Would you copy the records below, exactly and only from their first line through the line containing "す。大島は本国に一応、報告はするものの本国はその情報", without any pictures?

[Saved entries]
%%
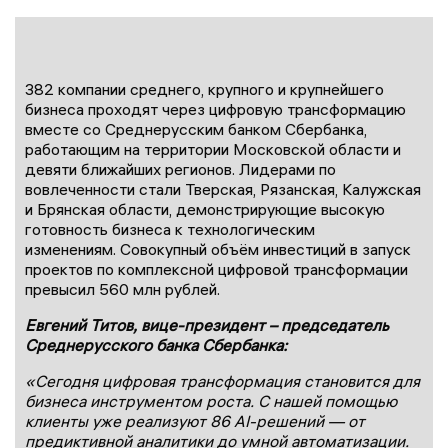
382 компании среднего, крупного и крупнейшего
бизнеса проходят через цифровую трансформацию
вместе со Среднерусским банком Сбербанка,
работающим на территории Московской области и
девяти ближайших регионов. Лидерами по
вовлеченности стали Тверская, Рязанская, Калужская
и Брянская области, демонстрирующие высокую
готовность бизнеса к технологическим
изменениям. Совокупный объём инвестиций в запуск
проектов по комплексной цифровой трансформации
превысил 560 млн рублей.
Евгений Титов, вице-президент – председатель
Среднерусского банка Сбербанка:
«
Сегодня цифровая трансформация становится для
бизнес
а инструментом роста. С нашей помощью
клиенты уже реализуют 86 AI-решений — от
предиктивной аналитики до умной автоматизации.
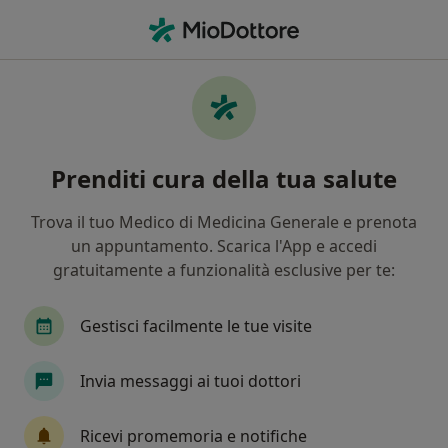
Men
Psicoterapia Di Coppia • Senigallia, AN
Filters
• 1
Mappa
Psicoterapia di coppia a Senigallia: cliniche e
Prenditi cura della tua salute
specialisti
In che modo ordiniamo i risultati
Trova il tuo Medico di Medicina Generale e prenota
un appuntamento. Scarica l'App e accedi
gratuitamente a funzionalità esclusive per te:
Gestisci facilmente le tue visite
Invia messaggi ai tuoi dottori
Dott.ssa Giulia Cardinali
Ricevi promemoria e notifiche
·
Altro
Psicologa, Psicologa clinica, Psicoterapeuta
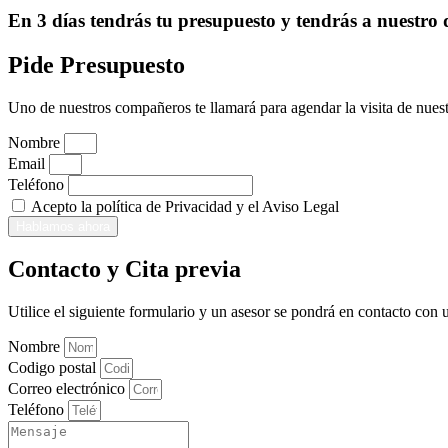
En 3 días tendrás tu presupuesto y tendrás a nuestro
Pide Presupuesto
Uno de nuestros compañeros te llamará para agendar la visita de nuest
Nombre
Email
Teléfono
Acepto la política de Privacidad y el Aviso Legal
Hablamos ahora
Contacto y Cita previa
Utilice el siguiente formulario y un asesor se pondrá en contacto con 
Nombre
Codigo postal
Correo electrónico
Teléfono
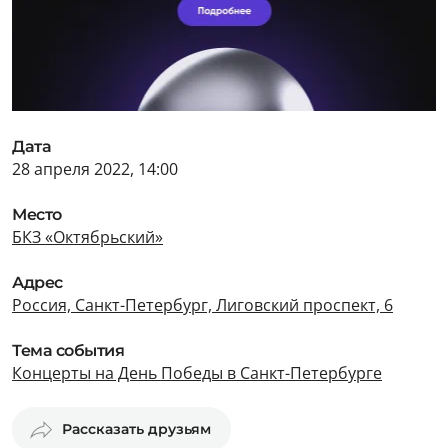
Дата
28 апреля 2022, 14:00
Место
БКЗ «Октябрьский»
Адрес
Россия, Санкт-Петербург, Лиговский проспект, 6
Тема события
Концерты на День Победы в Санкт-Петербурге
Рассказать друзьям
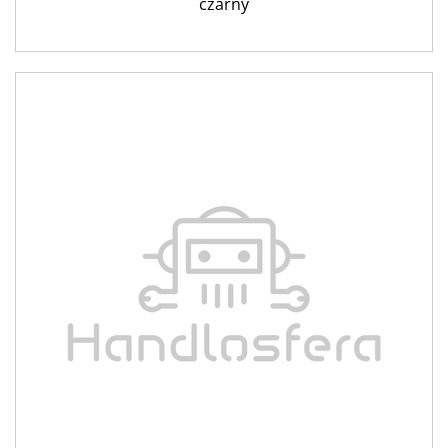
czarny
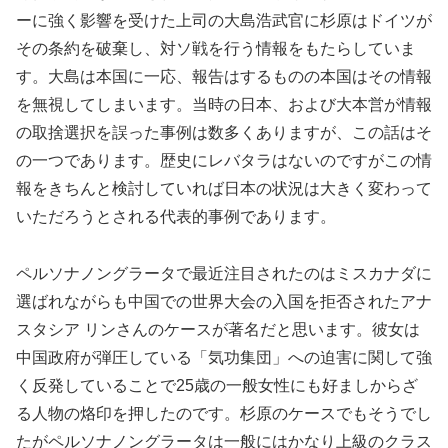
ーに強く影響を受けた上司の大島浩武官に杉原はドイツが
その条約を破棄し、対ソ戦を行う情報をもたらしていま
す。大島は本国に一応、報告はするものの本国はその情報
を無視してしまいます。当時の日本、および大本営が情報
の取捨選択を誤った事例は数多くありますが、この話はそ
の一つであります。歴史にレバタラはないのですがこの情
報をきちんと検討していれば日本の状況は大きく変わって
いただろうとされる代表的事例であります。
ペルソナノングラータで最近注目されたのはミスカナダに
選ばれながらも中国での世界大会の入国を拒否されたアナ
スタシア リンさんのケースが著名だと思います。彼女は
中国政府が弾圧している「気功集団」への迫害に関して強
く反発していることで25歳の一般女性にも好ましからざ
る人物の烙印を押したのです。杉原のケースでもそうでし
たがペルソナノングラータは一般にはかなり上級のクラス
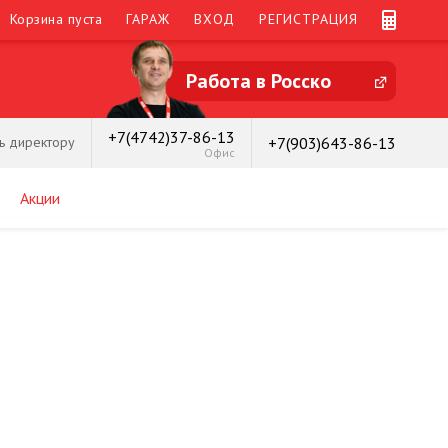
Корзина пуста
ГАРАЖ
ВХОД
РЕГИСТРАЦИЯ
Работа в Росско
+7(4742)37-86-13
+7(903)643-86-13
ь директору
Офис
Акции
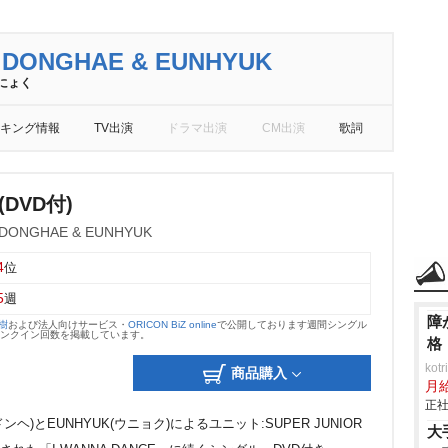
 DONGHAE & EUNHYUK
にょく
キング情報
TV出演
ドラマ出演
CM出演
歌詞
(DVD付)
 DONGHAE & EUNHYUK
4
位
5
週
障
大樹
および法人向けサービス・
ORICON BiZ online
で公開しております週間シングル
のランクイン回数を掲載しています。
格
ko
商品購入
月
正社
(ドンヘ)とEUNHYUK(ウニョク)によるユニット:SUPER JUNIOR
大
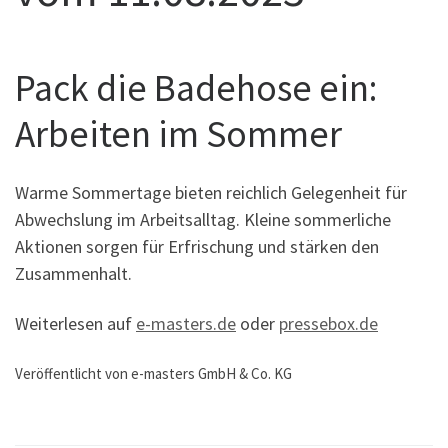
Pack die Badehose ein:
Arbeiten im Sommer
Warme Sommertage bieten reichlich Gelegenheit für
Abwechslung im Arbeitsalltag. Kleine sommerliche
Aktionen sorgen für Erfrischung und stärken den
Zusammenhalt.
Weiterlesen auf
e-masters.de
oder
pressebox.de
Veröffentlicht von e-masters GmbH & Co. KG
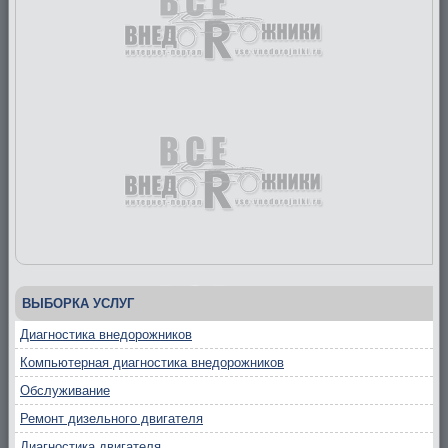
ВЫБОРКА УСЛУГ
Диагностика внедорожников
Компьютерная диагностика внедорожников
Обслуживание
Ремонт дизельного двигателя
Диагностика двигателя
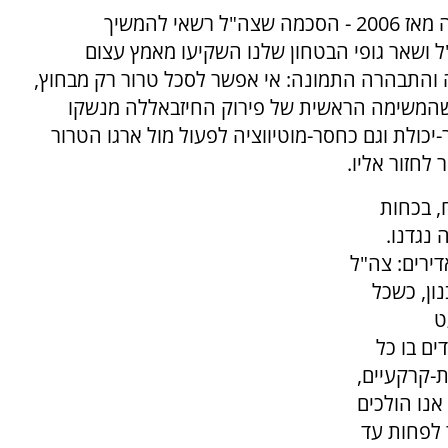
מתווה הפסקת האש שהוסכם אז, כלל - לראשונה מאז 2006 - הסכמה שצה"ל רשאי להמשיך
ל ושאר גופי הבטחון שלנו השקיעו מאמץ עצום
ה והתבהרה התמונה: אי אפשר לסכל טרור רק מבחוץ,
שהמשימה הראשית של פירוק החיזבאללה מנשקו
-יכולת וגם כחסר-מוטיווציה לפעול מול ארגו הטרור
 לחזור אליו.
, בכחות
נגדנו.
דירים: צה"ל
ום לבנון, כשכל
ט
ים בו כל
-קרקעיים,
אנו הולכים
ר לפחות עד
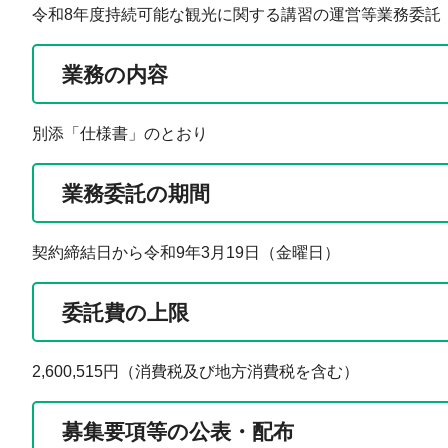
令和8年度持続可能な観光に関する講習の運営等業務委託
業務の内容
別添「仕様書」のとおり
業務委託の期間
契約締結日から令和9年3月19日（金曜日）
委託費の上限
2,600,515円（消費税及び地方消費税を含む）
募集要項等の公表・配布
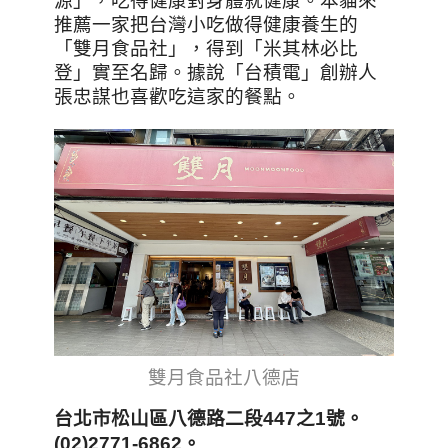
源」，吃得健康對身體就健康。本貓來
推薦一家把台灣小吃做得健康養生的
「雙月食品社」，得到「米其林必比
登」實至名歸。據說「台積電」創辦人
張忠謀也喜歡吃這家的餐點。
雙月食品社八德店
台北市松山區八德路二段447之1號。
(02)2771-6862。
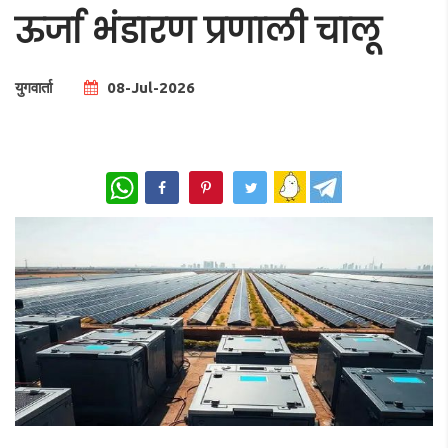
ऊर्जा भंडारण प्रणाली चालू
युगवार्ता
08-Jul-2026
Total Views |
0
WhatsApp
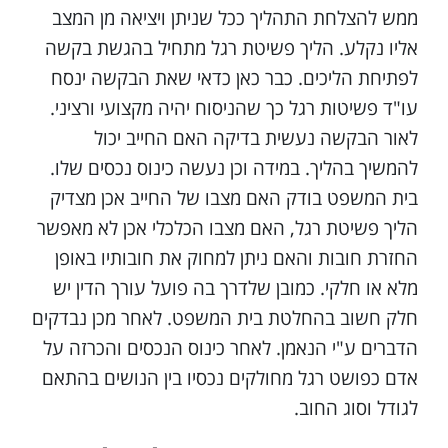
ממש להצלחת התהליך ככל שניתן ויציאה מן המצב
אליו נקלע. הליך פשיטת רגל מתחיל בהגשת בקשה
לפתיחת הליכים. כבר כאן כדאי שאת הבקשה ינסח
עו"ד פשיטות רגל כך שהניסוח יהיה מקצועי ורציני.
לאור הבקשה נעשית בדיקה האם החייב יכול
להמשיך בהליך. במידה וכן נעשה כינוס נכסים שלו.
בית המשפט בודק האם מצבו של החייב אכן מצדיק
הליך פשיטת רגל, האם מצבו הכלכלי אכן לא מאפשר
החזרת חובות והאם ניתן למחוק את חובותיו באופן
מלא או חלקי. כמובן שלדרך בה פועל עורך הדין יש
חלק חשוב בהחלטת בית המשפט. לאחר מכן נבדקים
הדברים ע"י הנאמן. לאחר כינוס הנכסים והכרזה על
אדם כפושט רגל מחולקים נכסיו בין הנושים בהתאם
לגודל וסוג החוב.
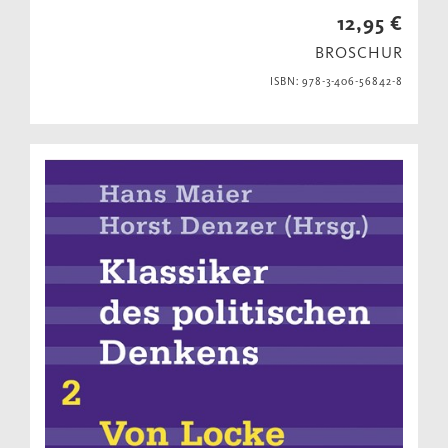
12,95 €
BROSCHUR
ISBN: 978-3-406-56842-8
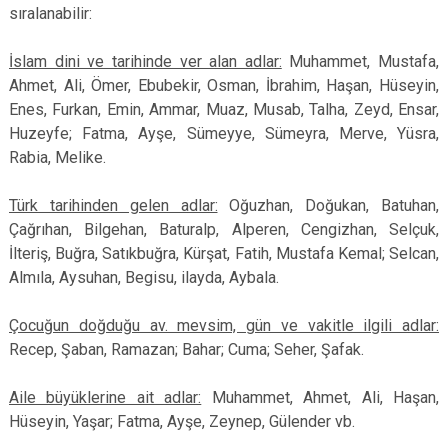
sıralanabilir:
İslam dini ve tarihinde ver alan adlar:
Muhammet, Mustafa,
Ahmet, Ali, Ömer, Ebubekir, Osman, İbrahim, Haşan, Hüseyin,
Enes, Furkan, Emin, Ammar, Muaz, Musab, Talha, Zeyd, Ensar,
Huzeyfe; Fatma, Ayşe, Sümeyye, Sümeyra, Merve, Yüsra,
Rabia, Melike.
Türk tarihinden gelen adlar:
Oğuzhan, Doğukan, Batuhan,
Çağrıhan, Bilgehan, Baturalp, Alperen, Cengizhan, Selçuk,
İlteriş, Buğra, Satıkbuğra, Kürşat, Fatih, Mustafa Kemal; Selcan,
Almıla, Aysuhan, Begisu, ilayda, Aybala.
Çocuğun doğduğu av. mevsim, gün ve vakitle ilgili adlar:
Recep, Şaban, Ramazan; Bahar; Cuma; Seher, Şafak.
Aile büyüklerine ait adlar:
Muhammet, Ahmet, Ali, Haşan,
Hüseyin, Yaşar; Fatma, Ayşe, Zeynep, Gülender vb.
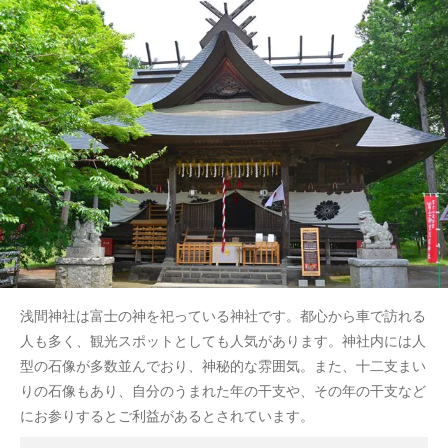
浅間神社は富士の神を祀っている神社です。都心から車で訪れる
人も多く、観光スポットとしても人気があります。神社内には人
型の石像が多数並んでおり、神秘的な雰囲気。また、十二支まい
りの石像もあり、自分のうまれた年の干支や、その年の干支など
にお参りするとご利益があるとされています。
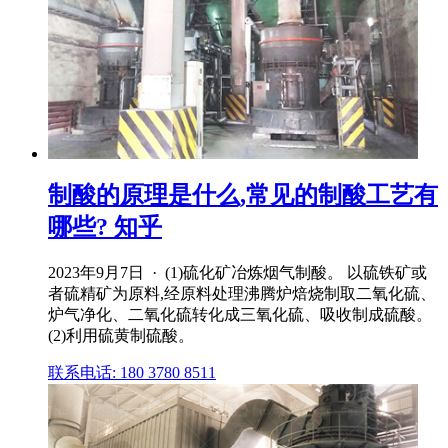
制酸的原理是什么,常见的制酸工艺有
哪些? 知乎
2023年9月7日 · (1)硫化矿冶炼烟气制酸。 以硫铁矿或
者硫精矿为原料,经原料处理沸腾炉焙烧制取二氧化硫、
炉气净化、二氧化硫转化成三氧化硫、吸收制成硫酸。
(2)利用硫黄制硫酸。
联系电话: 180 3780 8511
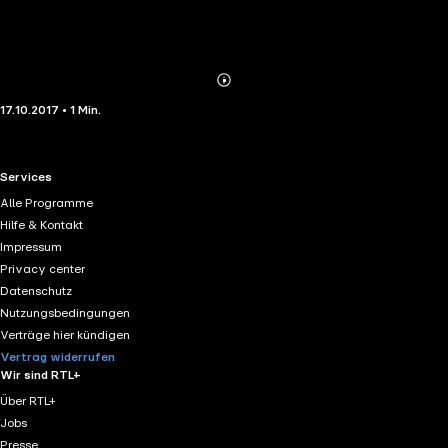
Abonnieren
Mehr
17.10.2017 • 1 Min.
Details
RTL+ useful links.
Services
Alle Programme
Hilfe & Kontakt
Impressum
Privacy center
Datenschutz
Nutzungsbedingungen
Verträge hier kündigen
Vertrag widerrufen
Wir sind RTL+
Über RTL+
Jobs
Presse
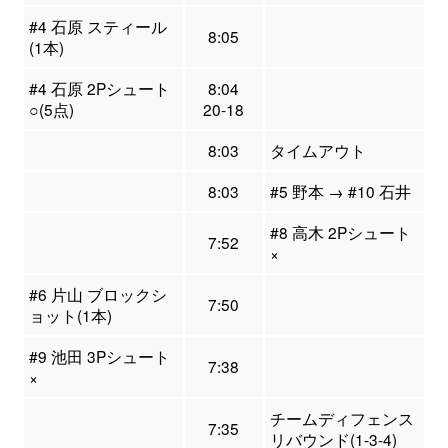
#4 石原 スティール
8:05
(1本)
#4 石原 2Pシュート
8:04
○(5点)
20-18
8:03
タイムアウト
8:03
#5 野本 → #10 石井
#8 高木 2Pシュート
7:52
×
#6 片山 ブロックシ
7:50
ョット(1本)
#9 池田 3Pシュート
7:38
×
チームディフェンス
7:35
リバウンド(1-3-4)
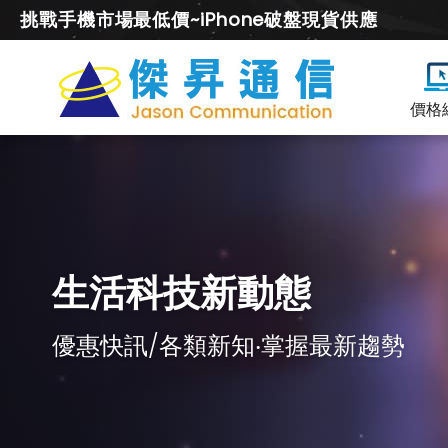
挑戰手機市場最低價~iPhone破盤現貨供應
價格
生活科技新動態
優惠快訊/各類新知‧掌握最新趨勢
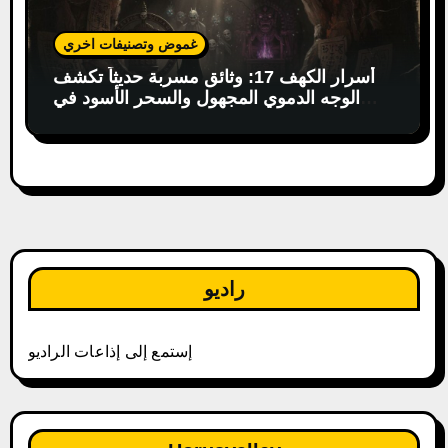
غموض وتصنيفات اخري
أسرار الكهف 17: وثائق مسربة حديثاً تكشف
الوجه الدموي المجهول والسحر الأسود في
البوذية التبتية!
راديو
إستمع إلى إذاعات الراديو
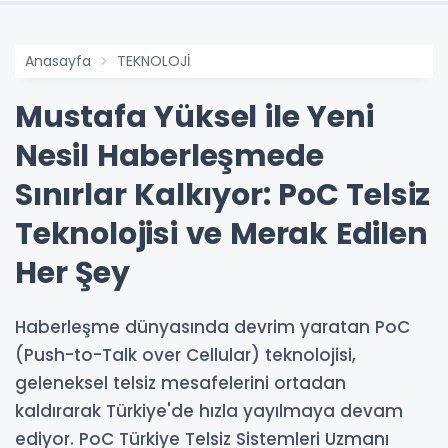
Anasayfa
TEKNOLOJİ
Mustafa Yüksel ile Yeni
Nesil Haberleşmede
Sınırlar Kalkıyor: PoC Telsiz
Teknolojisi ve Merak Edilen
Her Şey
Haberleşme dünyasında devrim yaratan PoC
(Push-to-Talk over Cellular) teknolojisi,
geleneksel telsiz mesafelerini ortadan
kaldırarak Türkiye'de hızla yayılmaya devam
ediyor. PoC Türkiye Telsiz Sistemleri Uzmanı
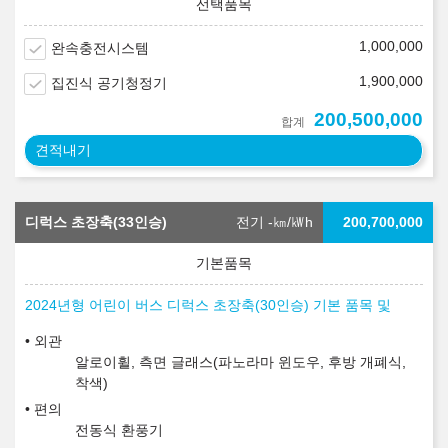
1,000,000
완속충전시스템
1,900,000
집진식 공기청정기
200,500,000
합계
견적내기
디럭스 초장축(33인승)
전기 -
㎞/㎾h
200,700,000
2024년형 어린이 버스 디럭스 초장축(30인승) 기본 품목 및
외관
알로이휠, 측면 글래스(파노라마 윈도우, 후방 개폐식,
착색)
편의
전동식 환풍기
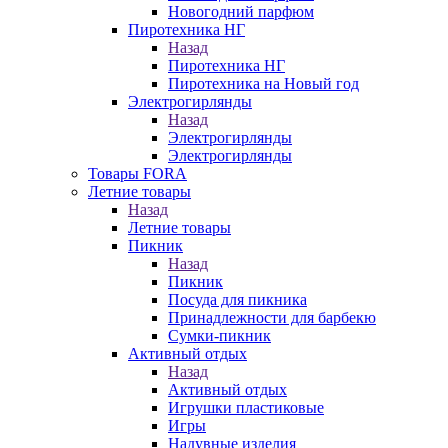
Новогодний парфюм
Пиротехника НГ
Назад
Пиротехника НГ
Пиротехника на Новый год
Электрогирлянды
Назад
Электрогирлянды
Электрогирлянды
Товары FORA
Летние товары
Назад
Летние товары
Пикник
Назад
Пикник
Посуда для пикника
Принадлежности для барбекю
Сумки-пикник
Активный отдых
Назад
Активный отдых
Игрушки пластиковые
Игры
Надувные изделия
%%
[Solution]:
382 компании среднего, крупного и крупнейшего
бизнеса проходят через цифровую трансформацию
вместе со Среднерусским банком Сбербанка,
работающим на территории Московской области и
девяти ближайших регионов. Лидерами по
вовлеченности стали Тверская, Рязанская, Калужская
и Брянская области, демонстрирующие высокую
готовность бизнеса к технологическим
изменениям. Совокупный объём инвестиций в запуск
проектов по комплексной цифровой трансформации
превысил 560 млн рублей.
Евгений Титов, вице-президент – председатель
Среднерусского банка Сбербанка:
«
Сегодня цифровая трансформация становится для
бизнес
а инструментом роста. С нашей помощью
клиенты уже реализуют 86 AI-решений — от
предиктивной аналитики до умной автоматизации.
Men
Psicoterapia Di Coppia • Senigallia, AN
Filters
• 1
Mappa
Psicoterapia di coppia a Senigallia: cliniche e
Prenditi cura della tua salute
specialisti
In che modo ordiniamo i risultati
Trova il tuo Medico di Medicina Generale e prenota
un appuntamento. Scarica l'App e accedi
gratuitamente a funzionalità esclusive per te:
Gestisci facilmente le tue visite
Invia messaggi ai tuoi dottori
Dott.ssa Giulia Cardinali
Ricevi promemoria e notifiche
·
Altro
Psicologa, Psicologa clinica, Psicoterapeuta
En 3 días tendrás tu presupuesto y tendrás a nuestro
Pide Presupuesto
Uno de nuestros compañeros te llamará para agendar la visita de nuest
Nombre
Email
Teléfono
Acepto la política de Privacidad y el Aviso Legal
Hablamos ahora
Contacto y Cita previa
Utilice el siguiente formulario y un asesor se pondrá en contacto con 
Nombre
Codigo postal
Correo electrónico
Teléfono
Дата
28 апреля 2022, 14:00
Место
БКЗ «Октябрьский»
Адрес
Россия, Санкт-Петербург, Лиговский проспект, 6
Тема события
Концерты на День Победы в Санкт-Петербурге
Рассказать друзьям
czarny
ーに強く影響を受けた上司の大島浩武官に杉原はドイツが
その条約を破棄し、対ソ戦を行う情報をもたらしていま
す。大島は本国に一応、報告はするものの本国はその情報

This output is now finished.